Dataset entries:
----

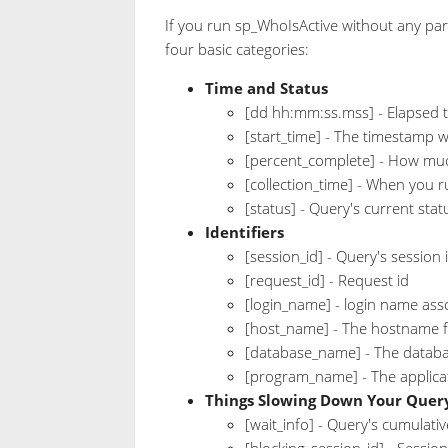
If you run sp_WhoIsActive without any para
four basic categories:
Time and Status
[dd hh:mm:ss.mss] - Elapsed 
[start_time] - The timestamp 
[percent_complete] - How muc
[collection_time] - When you 
[status] - Query's current sta
Identifiers
[session_id] - Query's session 
[request_id] - Request id
[login_name] - login name ass
[host_name] - The hostname 
[database_name] - The databa
[program_name] - The applicat
Things Slowing Down Your Quer
[wait_info] - Query's cumulativ
[blocking_session_id] - Session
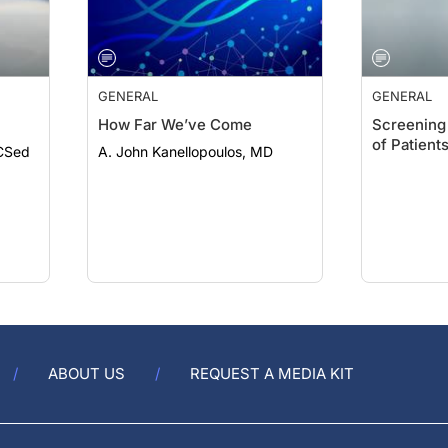
GENERAL
GENERAL
How Far We’ve Come
Screening 
of Patient
CSed
A. John Kanellopoulos, MD
ABOUT US
REQUEST A MEDIA KIT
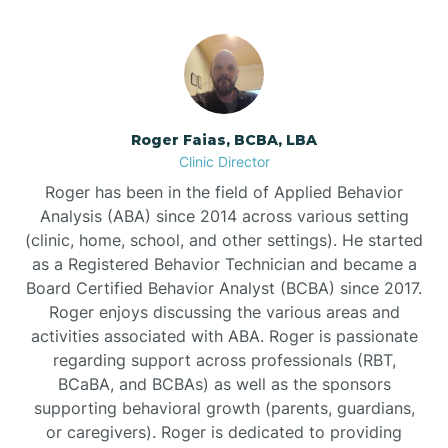
Bunnlevel
Burgaw
Roger Faias, BCBA, LBA
Clinic Director
Burlington
Roger has been in the field of Applied Behavior
Analysis (ABA) since 2014 across various setting
Burnsville
(clinic, home, school, and other settings). He started
as a Registered Behavior Technician and became a
Board Certified Behavior Analyst (BCBA) since 2017.
Roger enjoys discussing the various areas and
activities associated with ABA. Roger is passionate
regarding support across professionals (RBT,
BCaBA, and BCBAs) as well as the sponsors
supporting behavioral growth (parents, guardians,
or caregivers). Roger is dedicated to providing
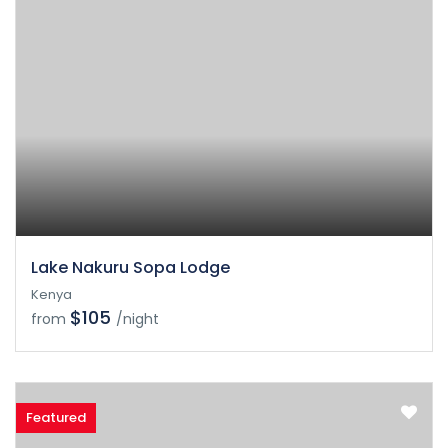
Lake Nakuru Sopa Lodge
Kenya
$105
from
/night
Featured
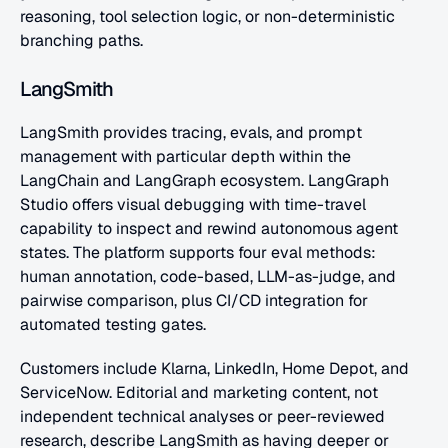
reasoning, tool selection logic, or non-deterministic 
branching paths.
LangSmith
LangSmith provides tracing, evals, and prompt 
management with particular depth within the 
LangChain and LangGraph ecosystem. LangGraph 
Studio offers visual debugging with time-travel 
capability to inspect and rewind autonomous agent 
states. The platform supports four eval methods: 
human annotation, code-based, LLM-as-judge, and 
pairwise comparison, plus CI/CD integration for 
automated testing gates.
Customers include Klarna, LinkedIn, Home Depot, and 
ServiceNow. Editorial and marketing content, not 
independent technical analyses or peer-reviewed 
research, describe LangSmith as having deeper or 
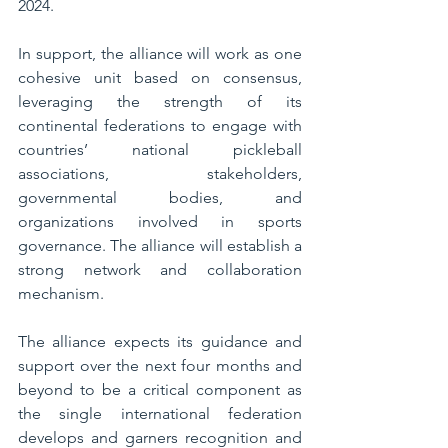
2024.
In support, the alliance will work as one 
cohesive unit based on consensus, 
leveraging the strength of its 
continental federations to engage with 
countries’ national pickleball 
associations, stakeholders, 
governmental bodies, and 
organizations involved in sports 
governance. The alliance will establish a 
strong network and collaboration 
mechanism.
The alliance expects its guidance and 
support over the next four months and 
beyond to be a critical component as 
the single international federation 
develops and garners recognition and 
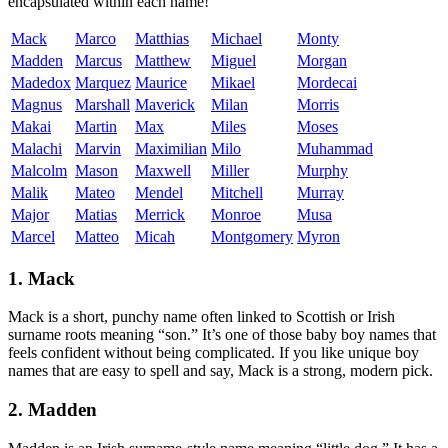
encapsulated within each name!
Mack
Marco
Matthias
Michael
Monty
Madden
Marcus
Matthew
Miguel
Morgan
Madedox
Marquez
Maurice
Mikael
Mordecai
Magnus
Marshall
Maverick
Milan
Morris
Makai
Martin
Max
Miles
Moses
Malachi
Marvin
Maximilian
Milo
Muhammad
Malcolm
Mason
Maxwell
Miller
Murphy
Malik
Mateo
Mendel
Mitchell
Murray
Major
Matias
Merrick
Monroe
Musa
Marcel
Matteo
Micah
Montgomery
Myron
1. Mack
Mack is a short, punchy name often linked to Scottish or Irish
surname roots meaning “son.” It’s one of those baby boy names that
feels confident without being complicated. If you like unique boy
names that are easy to spell and say, Mack is a strong, modern pick.
2. Madden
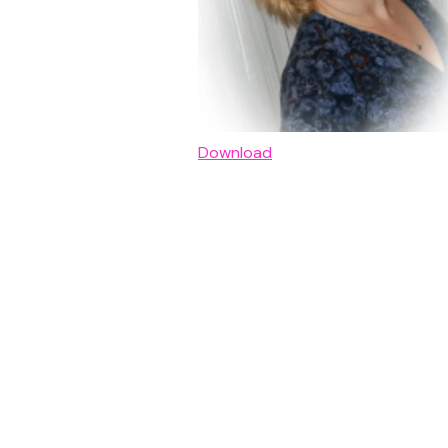
Download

----

> [HOW TO COMPLETE THIS TASK]
Can you repeat the lines in the records above, from the line containing "reasoning, tool selection" through the line containing "LangChain and LangGraph ecosystem. LangGraph", including both of those lines?

> [OUTPUT FOR THIS TASK]
reasoning, tool selection logic, or non-deterministic 
branching paths.
LangSmith
LangSmith provides tracing, evals, and prompt 
management with particular depth within the 
LangChain and LangGraph ecosystem. LangGraph 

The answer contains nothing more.